Oddly, our seemingly democratic adherence to being born on American soil (but see the strong case of Ted Cruz) is actually based on British standards we rejected and violates the real standards for citizenship. Thus, Wong Kim Ark and Plessy v Ferguson are cut from the same cloth, a shrunken view of the 14th amendment.
Samuelson uses the case of America’s welcoming of Jewish immigrants to illustrate these principles. Calvin Coolidge stated this admirably:
Our country has done much for the Jews who have come here to accept its citizenship and assume their share of its responsibilities in the world. But I think the greatest thing it has done for them has been to receive them and treat them precisely as it has received and treated all others who have come to it.
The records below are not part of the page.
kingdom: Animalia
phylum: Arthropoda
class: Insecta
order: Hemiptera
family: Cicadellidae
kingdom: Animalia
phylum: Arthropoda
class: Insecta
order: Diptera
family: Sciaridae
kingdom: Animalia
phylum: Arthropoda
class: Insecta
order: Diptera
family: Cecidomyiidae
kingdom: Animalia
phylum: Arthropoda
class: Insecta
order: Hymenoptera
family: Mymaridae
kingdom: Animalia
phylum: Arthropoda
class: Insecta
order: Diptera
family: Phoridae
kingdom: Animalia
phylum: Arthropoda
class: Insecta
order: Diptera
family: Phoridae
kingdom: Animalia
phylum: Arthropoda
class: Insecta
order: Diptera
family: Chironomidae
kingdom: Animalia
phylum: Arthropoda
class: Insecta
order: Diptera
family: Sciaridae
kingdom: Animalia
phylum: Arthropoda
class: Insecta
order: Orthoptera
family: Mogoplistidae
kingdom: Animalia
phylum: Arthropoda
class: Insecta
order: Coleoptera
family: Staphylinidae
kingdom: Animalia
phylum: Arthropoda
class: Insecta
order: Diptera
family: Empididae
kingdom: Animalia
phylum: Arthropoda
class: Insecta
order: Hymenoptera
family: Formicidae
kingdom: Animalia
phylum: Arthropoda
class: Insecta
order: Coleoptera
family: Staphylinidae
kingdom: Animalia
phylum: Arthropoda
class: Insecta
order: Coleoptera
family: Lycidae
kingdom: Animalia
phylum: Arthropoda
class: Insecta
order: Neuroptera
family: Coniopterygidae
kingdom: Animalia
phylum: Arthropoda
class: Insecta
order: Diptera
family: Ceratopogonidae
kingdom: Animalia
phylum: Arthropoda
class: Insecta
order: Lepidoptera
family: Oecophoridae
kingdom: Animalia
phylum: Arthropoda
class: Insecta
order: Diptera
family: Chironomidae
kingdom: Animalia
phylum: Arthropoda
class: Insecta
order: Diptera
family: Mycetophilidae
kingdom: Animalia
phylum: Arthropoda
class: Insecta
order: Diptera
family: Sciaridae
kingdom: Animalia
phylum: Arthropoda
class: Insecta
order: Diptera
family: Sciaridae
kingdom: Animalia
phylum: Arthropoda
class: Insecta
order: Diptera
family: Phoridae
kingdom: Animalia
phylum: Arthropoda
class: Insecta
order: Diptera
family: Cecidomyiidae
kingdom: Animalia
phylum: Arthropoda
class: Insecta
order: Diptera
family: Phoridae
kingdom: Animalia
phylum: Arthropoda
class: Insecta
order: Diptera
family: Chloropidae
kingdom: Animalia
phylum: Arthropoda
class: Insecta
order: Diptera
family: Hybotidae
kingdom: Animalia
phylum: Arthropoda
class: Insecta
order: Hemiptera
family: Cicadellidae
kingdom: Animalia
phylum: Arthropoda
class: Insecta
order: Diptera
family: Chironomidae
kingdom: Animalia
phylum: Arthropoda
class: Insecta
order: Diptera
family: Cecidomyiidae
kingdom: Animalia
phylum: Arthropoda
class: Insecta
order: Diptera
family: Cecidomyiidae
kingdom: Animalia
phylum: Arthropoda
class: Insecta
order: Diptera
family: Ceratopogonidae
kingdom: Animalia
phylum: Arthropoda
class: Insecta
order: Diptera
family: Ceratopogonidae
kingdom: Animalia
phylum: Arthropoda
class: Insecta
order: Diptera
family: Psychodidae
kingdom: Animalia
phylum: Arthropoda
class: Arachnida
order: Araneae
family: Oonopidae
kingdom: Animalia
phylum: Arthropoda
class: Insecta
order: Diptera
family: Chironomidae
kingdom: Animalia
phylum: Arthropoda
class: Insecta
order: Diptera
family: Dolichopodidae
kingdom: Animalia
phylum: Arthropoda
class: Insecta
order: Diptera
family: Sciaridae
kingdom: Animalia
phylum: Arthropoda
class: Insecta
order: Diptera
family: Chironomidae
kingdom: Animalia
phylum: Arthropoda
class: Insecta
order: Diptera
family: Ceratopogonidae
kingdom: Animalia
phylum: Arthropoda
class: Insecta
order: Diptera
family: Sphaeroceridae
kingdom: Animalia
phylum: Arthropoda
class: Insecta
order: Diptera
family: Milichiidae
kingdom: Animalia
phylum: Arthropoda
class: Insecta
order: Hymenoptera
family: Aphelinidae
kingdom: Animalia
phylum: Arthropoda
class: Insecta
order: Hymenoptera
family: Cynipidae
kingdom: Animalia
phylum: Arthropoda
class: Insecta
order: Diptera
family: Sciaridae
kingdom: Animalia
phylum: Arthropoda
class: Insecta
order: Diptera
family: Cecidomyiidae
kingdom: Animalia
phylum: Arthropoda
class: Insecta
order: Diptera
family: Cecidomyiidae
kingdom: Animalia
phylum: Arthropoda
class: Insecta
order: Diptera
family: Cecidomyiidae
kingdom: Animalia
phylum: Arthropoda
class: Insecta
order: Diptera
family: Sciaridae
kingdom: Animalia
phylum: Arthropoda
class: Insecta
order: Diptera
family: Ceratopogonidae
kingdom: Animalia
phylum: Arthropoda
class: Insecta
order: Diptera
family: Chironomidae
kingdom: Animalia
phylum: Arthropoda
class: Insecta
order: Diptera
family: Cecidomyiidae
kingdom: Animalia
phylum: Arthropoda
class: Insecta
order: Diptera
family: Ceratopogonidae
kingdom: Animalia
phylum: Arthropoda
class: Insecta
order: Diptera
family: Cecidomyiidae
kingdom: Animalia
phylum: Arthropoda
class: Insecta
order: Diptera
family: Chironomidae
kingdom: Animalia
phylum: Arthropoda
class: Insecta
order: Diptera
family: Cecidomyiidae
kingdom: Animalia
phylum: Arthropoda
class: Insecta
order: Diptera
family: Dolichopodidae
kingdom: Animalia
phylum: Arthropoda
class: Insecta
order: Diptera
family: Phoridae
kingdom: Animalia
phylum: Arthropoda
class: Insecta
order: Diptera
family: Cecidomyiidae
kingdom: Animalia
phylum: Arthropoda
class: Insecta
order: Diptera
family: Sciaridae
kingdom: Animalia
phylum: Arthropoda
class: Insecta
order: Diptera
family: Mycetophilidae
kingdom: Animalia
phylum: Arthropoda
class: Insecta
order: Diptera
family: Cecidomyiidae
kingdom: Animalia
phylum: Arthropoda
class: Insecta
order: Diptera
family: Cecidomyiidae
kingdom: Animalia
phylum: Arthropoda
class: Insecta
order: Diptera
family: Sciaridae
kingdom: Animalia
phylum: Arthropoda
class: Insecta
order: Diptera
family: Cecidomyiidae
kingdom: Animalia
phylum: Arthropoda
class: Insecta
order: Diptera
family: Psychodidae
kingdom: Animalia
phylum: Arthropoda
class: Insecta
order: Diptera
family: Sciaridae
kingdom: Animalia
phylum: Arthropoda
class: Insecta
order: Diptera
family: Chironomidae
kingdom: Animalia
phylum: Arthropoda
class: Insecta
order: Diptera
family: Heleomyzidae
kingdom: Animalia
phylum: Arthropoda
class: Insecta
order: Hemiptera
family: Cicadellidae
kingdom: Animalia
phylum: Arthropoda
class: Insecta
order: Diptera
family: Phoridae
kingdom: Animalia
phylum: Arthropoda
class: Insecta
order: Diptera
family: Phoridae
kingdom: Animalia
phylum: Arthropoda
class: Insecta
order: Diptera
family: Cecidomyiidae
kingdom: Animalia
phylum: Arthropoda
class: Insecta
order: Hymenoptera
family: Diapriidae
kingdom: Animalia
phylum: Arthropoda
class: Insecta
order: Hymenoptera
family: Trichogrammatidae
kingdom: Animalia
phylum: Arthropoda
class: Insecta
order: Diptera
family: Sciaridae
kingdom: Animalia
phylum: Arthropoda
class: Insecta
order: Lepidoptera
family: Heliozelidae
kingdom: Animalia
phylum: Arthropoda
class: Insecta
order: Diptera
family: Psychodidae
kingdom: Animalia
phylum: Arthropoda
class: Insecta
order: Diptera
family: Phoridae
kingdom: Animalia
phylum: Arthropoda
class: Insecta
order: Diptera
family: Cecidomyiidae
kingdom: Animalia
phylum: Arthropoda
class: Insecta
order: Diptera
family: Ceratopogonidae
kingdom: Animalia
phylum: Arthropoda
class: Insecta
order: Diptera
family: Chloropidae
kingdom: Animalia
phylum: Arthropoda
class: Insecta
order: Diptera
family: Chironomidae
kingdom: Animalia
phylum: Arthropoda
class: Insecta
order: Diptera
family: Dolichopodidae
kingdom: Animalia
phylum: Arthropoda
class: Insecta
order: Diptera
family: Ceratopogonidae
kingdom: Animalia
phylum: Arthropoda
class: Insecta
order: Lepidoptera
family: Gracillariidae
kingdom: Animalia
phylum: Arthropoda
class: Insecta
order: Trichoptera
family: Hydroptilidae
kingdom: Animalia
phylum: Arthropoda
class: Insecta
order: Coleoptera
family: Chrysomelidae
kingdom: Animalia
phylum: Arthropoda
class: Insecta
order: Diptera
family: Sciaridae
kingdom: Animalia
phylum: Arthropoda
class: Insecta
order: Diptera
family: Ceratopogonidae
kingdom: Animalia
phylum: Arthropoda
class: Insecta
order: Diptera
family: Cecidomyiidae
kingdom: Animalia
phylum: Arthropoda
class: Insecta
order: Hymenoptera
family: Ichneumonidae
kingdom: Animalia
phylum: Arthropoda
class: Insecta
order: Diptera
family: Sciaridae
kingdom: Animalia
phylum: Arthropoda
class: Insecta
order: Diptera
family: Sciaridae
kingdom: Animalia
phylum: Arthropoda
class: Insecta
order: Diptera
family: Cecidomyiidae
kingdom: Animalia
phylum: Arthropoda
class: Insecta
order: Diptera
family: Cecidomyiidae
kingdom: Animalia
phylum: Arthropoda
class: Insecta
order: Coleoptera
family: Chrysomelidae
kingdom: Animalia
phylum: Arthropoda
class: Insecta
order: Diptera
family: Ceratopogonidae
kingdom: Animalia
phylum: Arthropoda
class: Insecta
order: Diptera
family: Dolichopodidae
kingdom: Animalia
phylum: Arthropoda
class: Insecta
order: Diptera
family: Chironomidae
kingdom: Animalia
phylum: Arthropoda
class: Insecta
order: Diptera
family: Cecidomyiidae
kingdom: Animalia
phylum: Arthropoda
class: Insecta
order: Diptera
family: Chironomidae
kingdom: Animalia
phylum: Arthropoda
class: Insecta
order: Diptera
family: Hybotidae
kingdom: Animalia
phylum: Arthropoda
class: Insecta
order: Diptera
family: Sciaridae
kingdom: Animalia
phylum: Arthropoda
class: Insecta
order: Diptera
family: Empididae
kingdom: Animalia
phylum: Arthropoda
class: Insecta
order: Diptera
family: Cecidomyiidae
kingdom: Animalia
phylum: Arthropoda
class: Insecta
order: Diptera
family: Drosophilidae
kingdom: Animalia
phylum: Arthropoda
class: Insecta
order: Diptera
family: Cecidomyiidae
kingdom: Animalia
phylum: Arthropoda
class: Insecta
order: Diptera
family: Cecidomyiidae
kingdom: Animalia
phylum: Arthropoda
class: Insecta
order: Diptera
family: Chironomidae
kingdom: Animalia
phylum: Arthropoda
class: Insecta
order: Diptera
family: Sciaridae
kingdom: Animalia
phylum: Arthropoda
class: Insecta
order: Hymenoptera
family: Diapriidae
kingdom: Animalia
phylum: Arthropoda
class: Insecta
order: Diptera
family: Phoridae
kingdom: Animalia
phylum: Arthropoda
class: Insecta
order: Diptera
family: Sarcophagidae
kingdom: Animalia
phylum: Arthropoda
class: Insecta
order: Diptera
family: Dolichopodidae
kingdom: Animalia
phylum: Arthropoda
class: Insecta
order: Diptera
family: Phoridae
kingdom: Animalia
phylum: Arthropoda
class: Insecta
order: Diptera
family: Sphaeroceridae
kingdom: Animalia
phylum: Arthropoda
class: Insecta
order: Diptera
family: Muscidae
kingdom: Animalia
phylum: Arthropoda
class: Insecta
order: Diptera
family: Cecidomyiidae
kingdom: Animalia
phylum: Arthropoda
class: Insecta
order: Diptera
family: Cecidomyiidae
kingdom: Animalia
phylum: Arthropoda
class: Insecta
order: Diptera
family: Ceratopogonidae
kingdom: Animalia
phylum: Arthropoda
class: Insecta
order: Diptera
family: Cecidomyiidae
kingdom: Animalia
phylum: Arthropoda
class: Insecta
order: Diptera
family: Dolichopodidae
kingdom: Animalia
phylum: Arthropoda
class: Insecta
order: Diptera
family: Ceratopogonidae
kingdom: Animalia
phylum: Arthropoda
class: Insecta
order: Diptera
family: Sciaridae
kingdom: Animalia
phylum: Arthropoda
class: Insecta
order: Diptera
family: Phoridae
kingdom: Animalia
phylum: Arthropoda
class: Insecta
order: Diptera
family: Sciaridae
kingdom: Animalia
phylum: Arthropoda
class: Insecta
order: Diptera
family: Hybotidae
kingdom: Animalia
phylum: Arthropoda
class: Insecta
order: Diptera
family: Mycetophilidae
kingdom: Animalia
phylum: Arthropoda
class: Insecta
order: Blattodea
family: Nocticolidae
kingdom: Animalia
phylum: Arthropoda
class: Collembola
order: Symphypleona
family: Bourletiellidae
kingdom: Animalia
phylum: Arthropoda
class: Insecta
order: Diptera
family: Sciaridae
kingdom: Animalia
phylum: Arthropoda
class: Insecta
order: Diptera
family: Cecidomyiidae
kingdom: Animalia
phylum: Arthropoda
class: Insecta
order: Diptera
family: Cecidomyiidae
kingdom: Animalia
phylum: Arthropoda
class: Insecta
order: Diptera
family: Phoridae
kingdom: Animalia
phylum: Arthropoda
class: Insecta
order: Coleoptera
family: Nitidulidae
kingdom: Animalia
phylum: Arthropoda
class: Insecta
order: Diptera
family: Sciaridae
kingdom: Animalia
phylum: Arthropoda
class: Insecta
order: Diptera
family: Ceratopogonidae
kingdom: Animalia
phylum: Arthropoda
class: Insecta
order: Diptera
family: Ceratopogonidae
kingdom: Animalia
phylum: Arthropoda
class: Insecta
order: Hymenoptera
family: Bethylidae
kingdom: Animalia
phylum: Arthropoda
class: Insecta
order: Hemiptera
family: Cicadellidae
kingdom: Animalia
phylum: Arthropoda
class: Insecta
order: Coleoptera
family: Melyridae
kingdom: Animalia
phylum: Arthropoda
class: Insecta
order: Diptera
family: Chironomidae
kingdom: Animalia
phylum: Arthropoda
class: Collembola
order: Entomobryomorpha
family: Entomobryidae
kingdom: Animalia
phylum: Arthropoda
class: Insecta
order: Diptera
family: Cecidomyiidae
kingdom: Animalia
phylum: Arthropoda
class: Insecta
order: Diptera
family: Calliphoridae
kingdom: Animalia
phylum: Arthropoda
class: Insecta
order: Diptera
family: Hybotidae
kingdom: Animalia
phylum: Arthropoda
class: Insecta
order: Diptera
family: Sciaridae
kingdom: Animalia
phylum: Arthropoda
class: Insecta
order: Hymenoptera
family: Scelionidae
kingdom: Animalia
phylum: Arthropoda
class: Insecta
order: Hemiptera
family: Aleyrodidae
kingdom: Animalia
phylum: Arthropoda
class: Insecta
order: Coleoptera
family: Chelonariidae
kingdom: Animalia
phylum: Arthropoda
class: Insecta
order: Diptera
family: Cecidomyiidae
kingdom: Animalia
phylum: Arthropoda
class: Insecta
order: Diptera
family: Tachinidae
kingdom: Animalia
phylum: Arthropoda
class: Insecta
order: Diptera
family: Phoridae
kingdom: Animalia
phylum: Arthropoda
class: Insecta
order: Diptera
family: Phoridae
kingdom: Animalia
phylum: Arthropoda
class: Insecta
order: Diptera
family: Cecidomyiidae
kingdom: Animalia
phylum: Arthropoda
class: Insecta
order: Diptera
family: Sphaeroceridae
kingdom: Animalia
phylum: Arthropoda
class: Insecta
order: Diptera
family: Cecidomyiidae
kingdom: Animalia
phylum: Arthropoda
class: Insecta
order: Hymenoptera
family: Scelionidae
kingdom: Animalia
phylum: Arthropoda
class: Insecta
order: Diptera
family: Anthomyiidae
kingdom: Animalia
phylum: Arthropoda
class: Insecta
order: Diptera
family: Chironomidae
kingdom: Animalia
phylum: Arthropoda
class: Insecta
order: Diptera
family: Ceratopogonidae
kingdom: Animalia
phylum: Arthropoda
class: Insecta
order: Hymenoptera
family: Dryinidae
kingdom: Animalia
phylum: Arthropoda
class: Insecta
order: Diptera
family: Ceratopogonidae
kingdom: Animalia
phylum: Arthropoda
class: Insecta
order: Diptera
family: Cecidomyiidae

If our experiment in free institutions has proved anything, it is that the greatest privilege that can be conferred upon people in the mass is to free them from the demoralizing influence of privilege enjoyed by the few.
This is how the country should welcome immigrants, not for future electoral purposes or in order to tax them on account of their ancestors (e.g., London Mayor Boris Johnson). The older, prevalent “dirt” argument needs to be eclipsed by a “spirit” argument—coincidentally recalling the two accounts of the creation of man in Genesis.
Samuelson also notes how big government’s emphasis on group identity means in turn membership in groups that produce faction. Note how the HHS mandate drives a wedge (a “hyphen”) between Catholic religious obligation and alleged political obligations. The citizen disappears or becomes identified with activist or taxpayer. The more regulation, the more a centralized command-and-control pluralism, and then an “end of American exceptionalism.” American exceptionalism requires a sense of citizen obligation that strengthens the principles of the Declaration of Independence.
In sum, there is no better brief introduction to the vital issue of citizenship today than Richard Samuelson’s instructive essay.